Hainer See
Hainer See | ||
---|---|---|
View from the north-west of the Hainer See | ||
Geographical location | District of Leipzig | |
Places on the shore | Borna | |
Data | ||
Coordinates | 51 ° 10 ′ 12 ″ N , 12 ° 28 ′ 1 ″ E | |
|
||
Altitude above sea level | 126 m above sea level NN | |
surface | 5.45 km² | |
volume | 73,000,000 m³ | |
scope | 15 km | |
Maximum depth | 49 m | |
Middle deep | 18 m | |
particularities |
The Hainer lake was like the neighboring lakes Haubitzer lake and Kahn Dorfer lake from the surface mining area "Witznitz II" produced and is part of Leipziger Neuseenland .
Geographical location
The Hainer See is located in the Leipzig lowland bay northwest of Borna and south of Leipzig in the Neukieritzsch municipality . The Hainer See is the middle of the three residual lakes of the former Witznitz II opencast mine. It belongs to the natural area of the mining area south of Leipzig .
history
The Hainer lake was created as the Haubitzer and Kahn Dorfer lake as mining landscape through restoration of the 1,993 abandoned mine Witznitz II. His name he of the broken off by the open pit Witznitz II place Hain , the former hall now stands in the lake. The town of Kreudnitz also had to give way to this opencast mine. A memorial stone on the shores of Lake Hainer, which was erected in 2005 at the "Hain-Kreudnitz meeting", commemorates both of the devastated places. At the beginning of 2010 the lake reached its final water level. In the same year the lake was connected to the Pleiße via a canal . The lake and the adjacent bank areas are owned by Blauwasser GmbH & Co. KG. The Hainer See has been developed for tourism since 2008. The two main areas of development are the Kahnsdorf lagoon (area of the former Kahnsdorf daytime facilities) with the marketing of building plots and the north bank between Rötha and Espenhain , where a campsite was opened in 2015.
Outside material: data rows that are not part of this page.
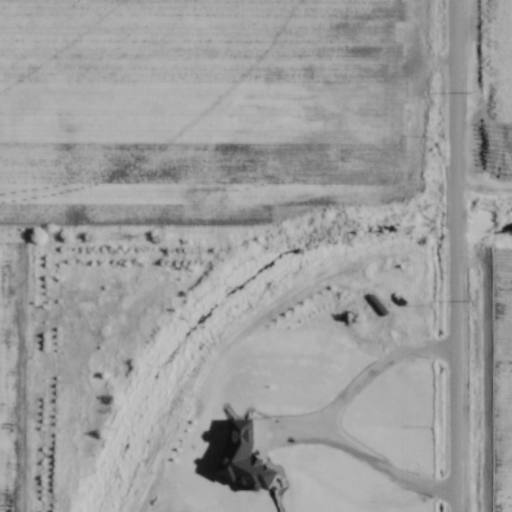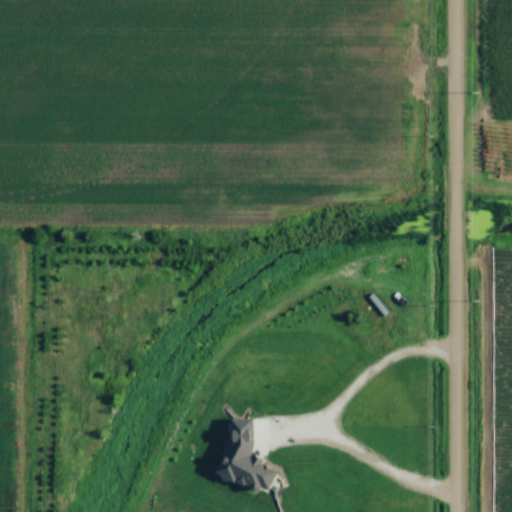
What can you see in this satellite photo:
road: (451, 255)
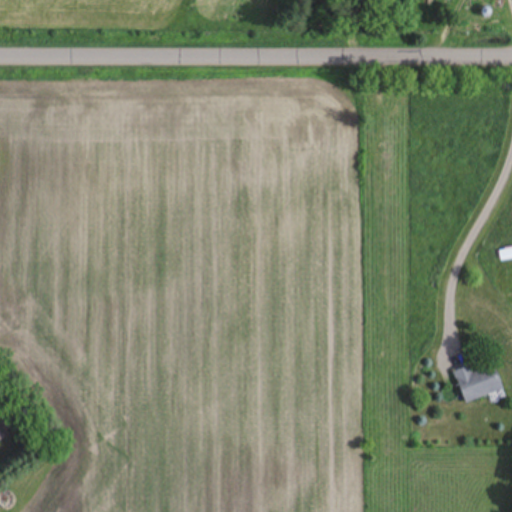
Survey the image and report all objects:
road: (256, 55)
road: (470, 247)
crop: (182, 288)
building: (478, 381)
building: (2, 434)
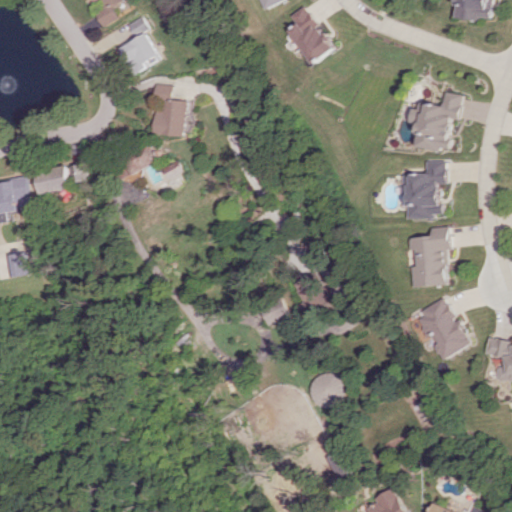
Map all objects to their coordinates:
building: (275, 2)
building: (116, 8)
building: (478, 8)
road: (52, 10)
building: (318, 34)
road: (428, 40)
building: (144, 46)
building: (175, 112)
building: (443, 121)
building: (145, 158)
building: (178, 169)
building: (69, 177)
road: (491, 182)
building: (434, 190)
building: (16, 196)
road: (276, 209)
building: (323, 248)
building: (441, 257)
building: (24, 264)
building: (320, 292)
road: (190, 306)
building: (454, 327)
building: (505, 351)
building: (337, 389)
building: (350, 464)
building: (395, 502)
building: (449, 508)
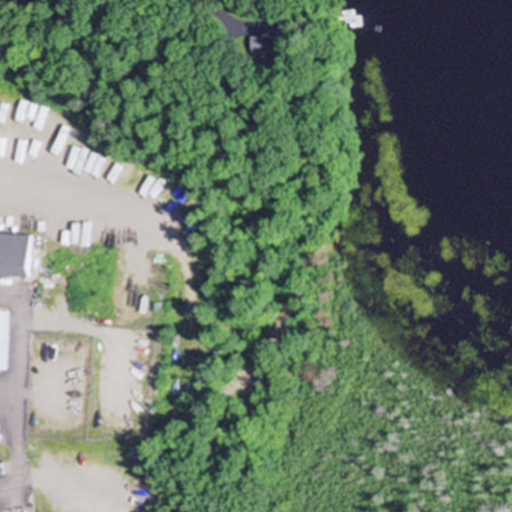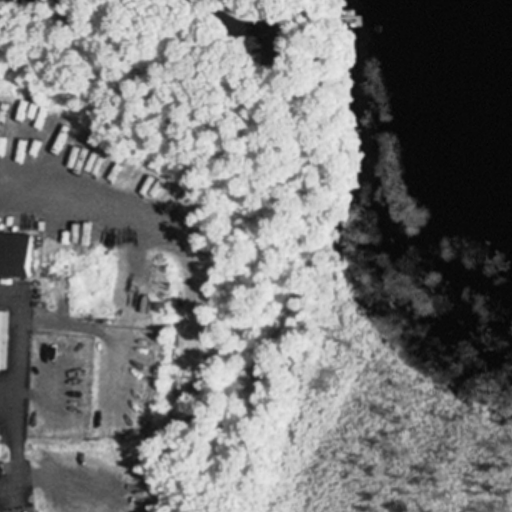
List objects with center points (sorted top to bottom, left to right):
road: (121, 3)
building: (265, 39)
building: (20, 108)
building: (37, 130)
building: (13, 257)
building: (3, 341)
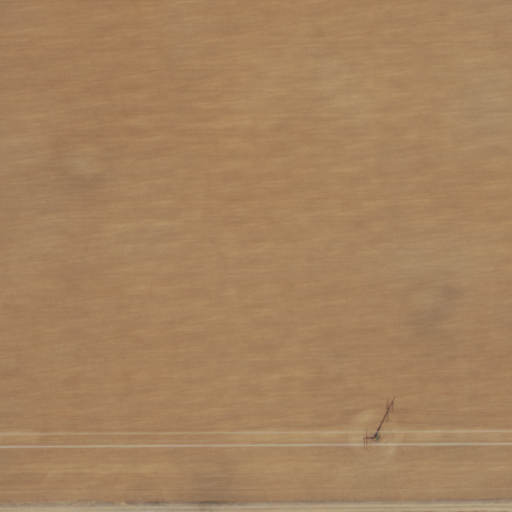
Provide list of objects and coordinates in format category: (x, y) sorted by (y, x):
power tower: (371, 438)
road: (419, 511)
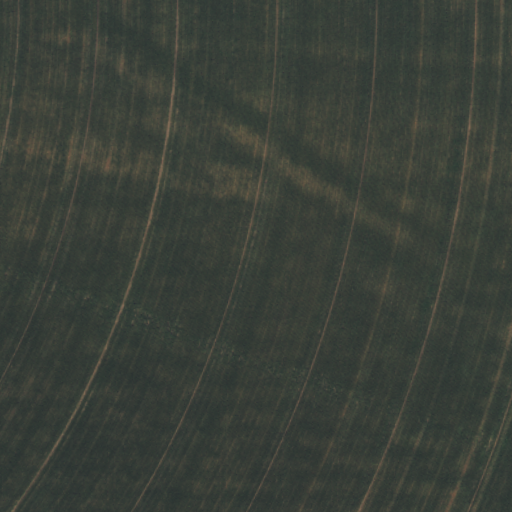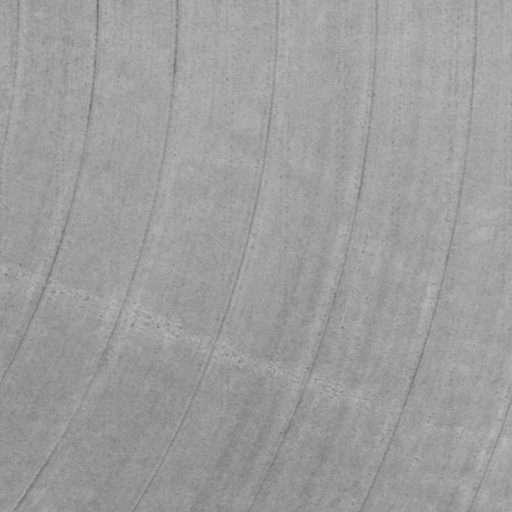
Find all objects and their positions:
crop: (256, 256)
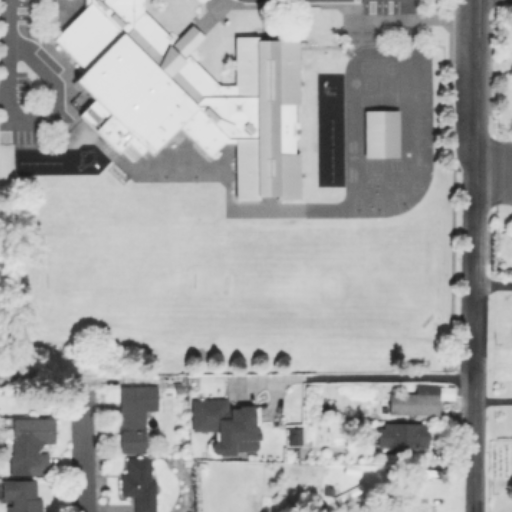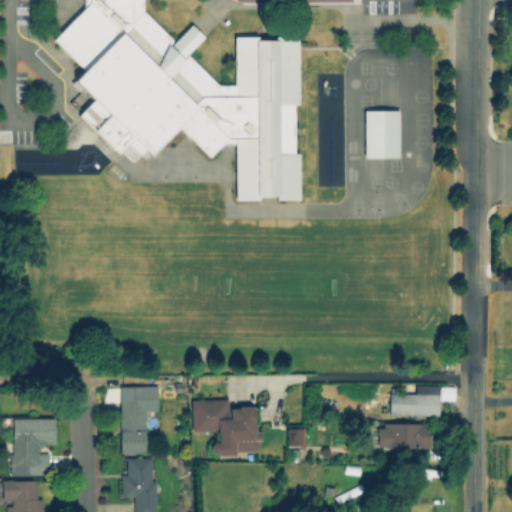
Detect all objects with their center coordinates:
building: (185, 93)
building: (185, 93)
road: (25, 119)
building: (378, 132)
building: (378, 133)
road: (476, 136)
road: (493, 174)
road: (473, 324)
road: (372, 375)
building: (446, 392)
building: (414, 401)
building: (411, 402)
building: (133, 415)
building: (133, 415)
building: (223, 424)
building: (224, 424)
building: (398, 433)
building: (400, 435)
building: (292, 436)
building: (28, 443)
road: (472, 443)
building: (28, 444)
road: (82, 448)
building: (136, 481)
building: (137, 484)
building: (19, 494)
building: (18, 495)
In order to counteract acidification and to achieve “recreational quality” for the lake water, the LMBV added dissolved quicklime to the flooding water to neutralize it until the end of the flooding . The neutralization system was then used on Lake Zwenkau .
See also
literature
- Lutz Schiffer et al. (Ed.): Mining residual lakes in Central Germany. Nautical compass. Chemnitz / Espenhain 2002.
Web links
- The lake in the network of LeipzigSeen
- The Hainer See
- Seenkompass - Hainer See ( Memento from February 23, 2015 in the Internet Archive )
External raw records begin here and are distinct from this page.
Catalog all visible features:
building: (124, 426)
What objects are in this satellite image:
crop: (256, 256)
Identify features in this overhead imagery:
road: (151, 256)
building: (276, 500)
- Map post-mining landscape Hainer See - final state ( memento from September 28, 2007 in the Internet Archive )
Individual evidence
- ↑ The Witznitz opencast mine and its subsequent landscape on the LMBV website
- ↑ Information on leipzigseen.de
- ↑ Julia Tonne: With lime for bathing pleasure. In: Leipziger Volkszeitung . July 12, 2011.